● Exercise requirements
Reproduce every entry exactly, without alteration.

● Supplied material
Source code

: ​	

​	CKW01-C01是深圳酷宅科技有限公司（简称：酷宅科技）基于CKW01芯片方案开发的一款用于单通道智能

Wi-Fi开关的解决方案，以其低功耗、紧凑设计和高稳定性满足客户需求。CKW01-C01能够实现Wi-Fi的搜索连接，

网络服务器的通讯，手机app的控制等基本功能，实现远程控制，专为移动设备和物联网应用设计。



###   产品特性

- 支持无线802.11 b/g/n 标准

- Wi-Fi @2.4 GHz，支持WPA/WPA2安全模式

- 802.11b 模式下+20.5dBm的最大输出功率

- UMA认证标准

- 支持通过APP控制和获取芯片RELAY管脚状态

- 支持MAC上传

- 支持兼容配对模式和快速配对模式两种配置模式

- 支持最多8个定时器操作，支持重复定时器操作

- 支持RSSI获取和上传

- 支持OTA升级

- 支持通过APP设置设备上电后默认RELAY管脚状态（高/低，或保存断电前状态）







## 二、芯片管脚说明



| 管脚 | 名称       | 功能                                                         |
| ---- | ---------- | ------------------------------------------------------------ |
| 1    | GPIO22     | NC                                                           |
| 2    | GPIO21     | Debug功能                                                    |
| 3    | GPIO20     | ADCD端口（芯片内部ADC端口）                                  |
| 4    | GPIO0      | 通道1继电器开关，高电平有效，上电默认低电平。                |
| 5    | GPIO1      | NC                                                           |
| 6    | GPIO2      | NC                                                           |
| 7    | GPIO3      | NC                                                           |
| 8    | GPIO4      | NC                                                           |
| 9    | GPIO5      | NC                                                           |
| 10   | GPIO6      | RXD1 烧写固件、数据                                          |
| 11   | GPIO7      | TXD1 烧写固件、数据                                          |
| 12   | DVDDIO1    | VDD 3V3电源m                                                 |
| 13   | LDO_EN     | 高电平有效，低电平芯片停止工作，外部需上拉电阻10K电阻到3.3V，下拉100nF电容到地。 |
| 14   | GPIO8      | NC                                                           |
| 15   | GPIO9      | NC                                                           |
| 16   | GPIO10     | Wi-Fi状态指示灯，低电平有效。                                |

● Task response
Source code

: ​	

​	CKW01-C01是深圳酷宅科技有限公司（简称：酷宅科技）基于CKW01芯片方案开发的一款用于单通道智能

Wi-Fi开关的解决方案，以其低功耗、紧凑设计和高稳定性满足客户需求。CKW01-C01能够实现Wi-Fi的搜索连接，

网络服务器的通讯，手机app的控制等基本功能，实现远程控制，专为移动设备和物联网应用设计。



###   产品特性

- 支持无线802.11 b/g/n 标准

- Wi-Fi @2.4 GHz，支持WPA/WPA2安全模式

- 802.11b 模式下+20.5dBm的最大输出功率

- UMA认证标准

- 支持通过APP控制和获取芯片RELAY管脚状态

- 支持MAC上传

- 支持兼容配对模式和快速配对模式两种配置模式

- 支持最多8个定时器操作，支持重复定时器操作

- 支持RSSI获取和上传

- 支持OTA升级

- 支持通过APP设置设备上电后默认RELAY管脚状态（高/低，或保存断电前状态）







## 二、芯片管脚说明



| 管脚 | 名称       | 功能                                                         |
| ---- | ---------- | ------------------------------------------------------------ |
| 1    | GPIO22     | NC                                                           |
| 2    | GPIO21     | Debug功能                                                    |
| 3    | GPIO20     | ADCD端口（芯片内部ADC端口）                                  |
| 4    | GPIO0      | 通道1继电器开关，高电平有效，上电默认低电平。                |
| 5    | GPIO1      | NC                                                           |
| 6    | GPIO2      | NC                                                           |
| 7    | GPIO3      | NC                                                           |
| 8    | GPIO4      | NC                                                           |
| 9    | GPIO5      | NC                                                           |
| 10   | GPIO6      | RXD1 烧写固件、数据                                          |
| 11   | GPIO7      | TXD1 烧写固件、数据                                          |
| 12   | DVDDIO1    | VDD 3V3电源m                                                 |
| 13   | LDO_EN     | 高电平有效，低电平芯片停止工作，外部需上拉电阻10K电阻到3.3V，下拉100nF电容到地。 |
| 14   | GPIO8      | NC                                                           |
| 15   | GPIO9      | NC                                                           |
| 16   | GPIO10     | Wi-Fi状态指示灯，低电平有效。                                |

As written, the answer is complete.